RECORDS FOR THE EXERCISE
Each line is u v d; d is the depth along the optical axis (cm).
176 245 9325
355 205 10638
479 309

* * *

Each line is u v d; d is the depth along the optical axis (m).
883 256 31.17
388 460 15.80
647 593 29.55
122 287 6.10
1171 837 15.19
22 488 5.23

DIRECTIONS FOR THIS TASK
Using the records above, gather all lines where the string "axis" is present.

RESPONSE AREA
Each line is u v d; d is the depth along the optical axis (cm).
Each line is u v d; d is the depth along the optical axis (m).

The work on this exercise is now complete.